A few facts of a recent divorce I mediated: husband and wife agreed that the wife should keep the marital residence for the benefit of the children but she would need to refinance husband off the current mortgage because it was important to him that he be able to buy a house of his own within a couple of years. The wife had been a stay at home mom and Maintenance and Child Support would be her primary source of income for the near future as she worked on establishing a new career. We had negotiated a preliminary agreement but wanted to make sure the agreement would accomplish their goals.
Working directly with a mortgage broker we learned that in order to qualify for the mortgage the wife would have to show receipt of the maintenance and child support payments for a minimum of six months before applying and that it would have to continue for at least three years thereafter.

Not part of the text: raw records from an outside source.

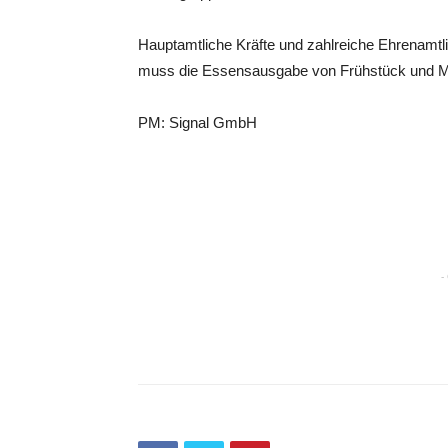
Hauptamtliche Kräfte und zahlreiche Ehrenamtli
muss die Essensausgabe von Frühstück und Mitt
PM: Signal GmbH
-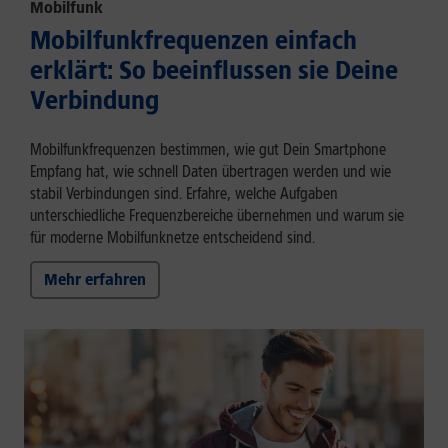
Mobilfunk
Mobilfunkfrequenzen einfach
erklärt: So beeinflussen sie Deine
Verbindung
Mobilfunkfrequenzen bestimmen, wie gut Dein Smartphone
Empfang hat, wie schnell Daten übertragen werden und wie
stabil Verbindungen sind. Erfahre, welche Aufgaben
unterschiedliche Frequenzbereiche übernehmen und warum sie
für moderne Mobilfunknetze entscheidend sind.
Mehr erfahren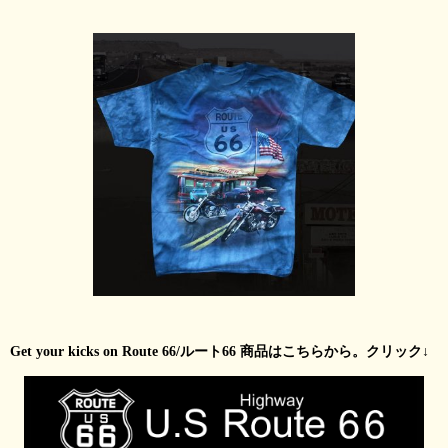
Get your kicks on Route 66/ルート66 商品はこちらから。クリック↓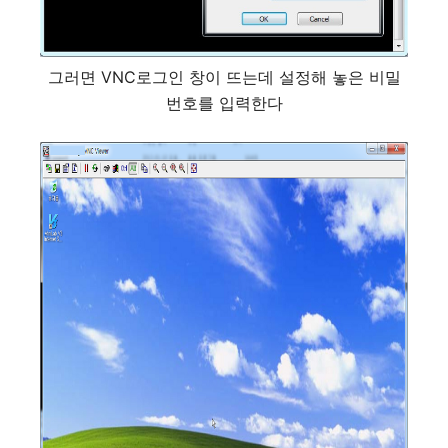
그러면 VNC로그인 창이 뜨는데 설정해 놓은 비밀
번호를 입력한다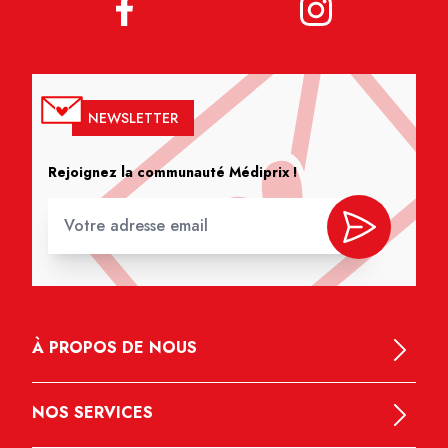
NEWSLETTER
Rejoignez la communauté Médiprix !
À PROPOS DE NOUS
NOS SERVICES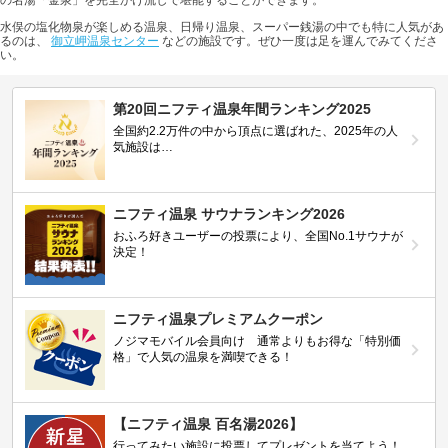
水俣の塩化物泉が楽しめる温泉、日帰り温泉、スーパー銭湯の中でも特に人気があ
るのは、
御立岬温泉センター
などの施設です。ぜひ一度は足を運んでみてくださ
い。
第20回ニフティ温泉年間ランキング2025
全国約2.2万件の中から頂点に選ばれた、2025年の人
気施設は…
ニフティ温泉 サウナランキング2026
おふろ好きユーザーの投票により、全国No.1サウナが
決定！
ニフティ温泉プレミアムクーポン
ノジマモバイル会員向け 通常よりもお得な「特別価
格」で人気の温泉を満喫できる！
【ニフティ温泉 百名湯2026】
行ってみたい施設に投票してプレゼントを当てよう！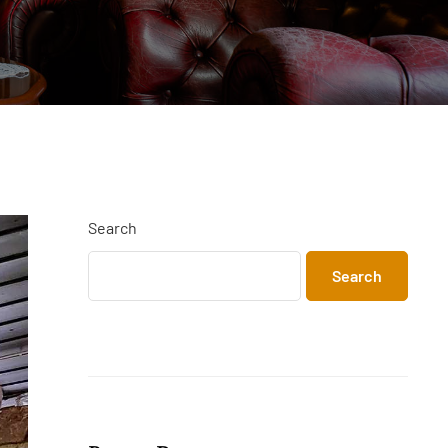
Search
Search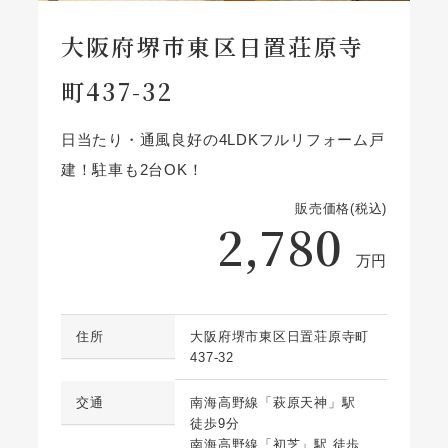
大阪府堺市東区日置荘原寺
町437-32
日当たり・通風良好の4LDKフルリフォーム戸
建！駐車も2台OK！
販売価格(税込)
2,780
万円
住所
大阪府堺市東区日置荘原寺町
437-32
交通
南海高野線「萩原天神」駅
徒歩9分
南海高野線「初芝」駅 徒歩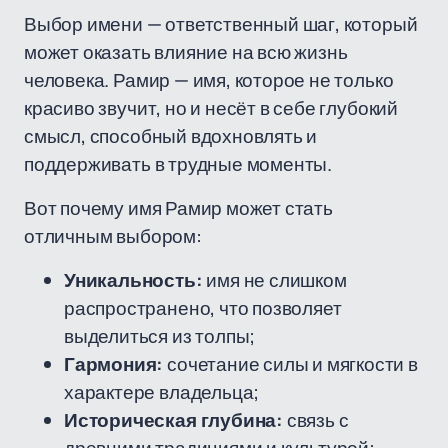
Выбор имени — ответственный шаг, который
может оказать влияние на всю жизнь
человека. Рамир — имя, которое не только
красиво звучит, но и несёт в себе глубокий
смысл, способный вдохновлять и
поддерживать в трудные моменты.
Вот почему имя Рамир может стать
отличным выбором:
Уникальность:
имя не слишком
распространено, что позволяет
выделиться из толпы;
Гармония:
сочетание силы и мягкости в
характере владельца;
Историческая глубина:
связь с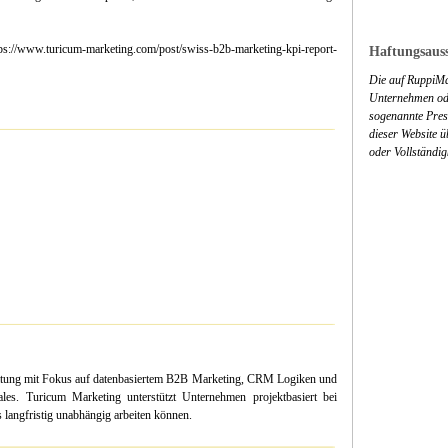
s://www.turicum-marketing.com/post/swiss-b2b-marketing-kpi-report-
Haftungsauss
Die auf RuppiMa
Unternehmen ode
sogenannte Press
dieser Website 
oder Vollständig
ratung mit Fokus auf datenbasiertem B2B Marketing, CRM Logiken und
es. Turicum Marketing unterstützt Unternehmen projektbasiert bei
langfristig unabhängig arbeiten können.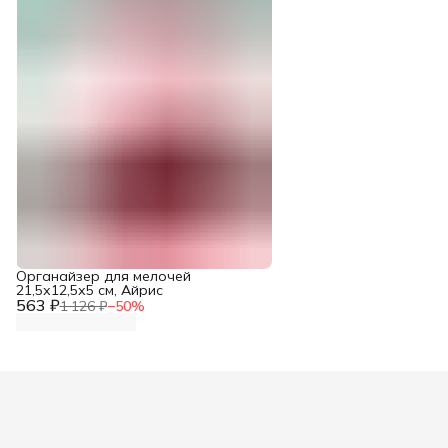
Органайзер для мелочей
21,5х12,5х5 см, Айрис
563 ₽
1 126 ₽
−
50
%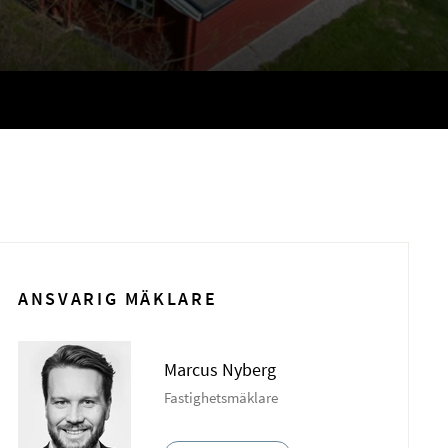
ANSVARIG MÄKLARE
Marcus Nyberg
Fastighetsmäklare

We also learned that her debt to income ratio post mortgage could not be more that 43%.
We realized that the agreement we had tentatively made would not allow the wife to refinance the mortgage. Knowing this BEFORE an agreement was signed allowed us to re-roll up our sleeves and re-work the agreement so it would. Since it was in both parties interest that the wife be able to keep the house they agreed to increase the amount of and extend the length of spousal support and pay off a car loan in wife’s name in exchange for the wife receiving a smaller split of the assets. The ultimate “numbers” remained the same but it allowed the couple to achieve their goal. Additionally, the new deal happened to be more tax advantageous for the husband (while being tax neutral to the wife).

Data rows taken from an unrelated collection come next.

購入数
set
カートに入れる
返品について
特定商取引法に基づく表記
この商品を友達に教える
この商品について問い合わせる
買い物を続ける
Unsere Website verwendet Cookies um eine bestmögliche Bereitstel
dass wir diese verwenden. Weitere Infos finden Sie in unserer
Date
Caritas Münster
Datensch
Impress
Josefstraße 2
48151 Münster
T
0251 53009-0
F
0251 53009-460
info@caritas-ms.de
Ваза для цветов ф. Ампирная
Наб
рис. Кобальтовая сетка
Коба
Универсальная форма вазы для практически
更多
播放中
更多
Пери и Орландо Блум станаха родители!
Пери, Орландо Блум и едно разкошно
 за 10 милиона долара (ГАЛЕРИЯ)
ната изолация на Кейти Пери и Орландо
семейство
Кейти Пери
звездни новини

That, my friends, is mediation and positive divorce in action! Exciting right? Ok- so maybe I need to get out more but- when we are all sitting at the mediation table with calculators working together toward that common goal – a lot of the animosity that may have existed between the couple seems to go away and great agreements can happen. This happens when I mediate in my office or when I have clients who divorce at DivorceHotel.
I can only imagine how many divorce agreements have been created through a traditional divorce process that say “The Wife will refinance the mortgage out of Husband’s name by (date)…” that have no chance of actually being refinanced.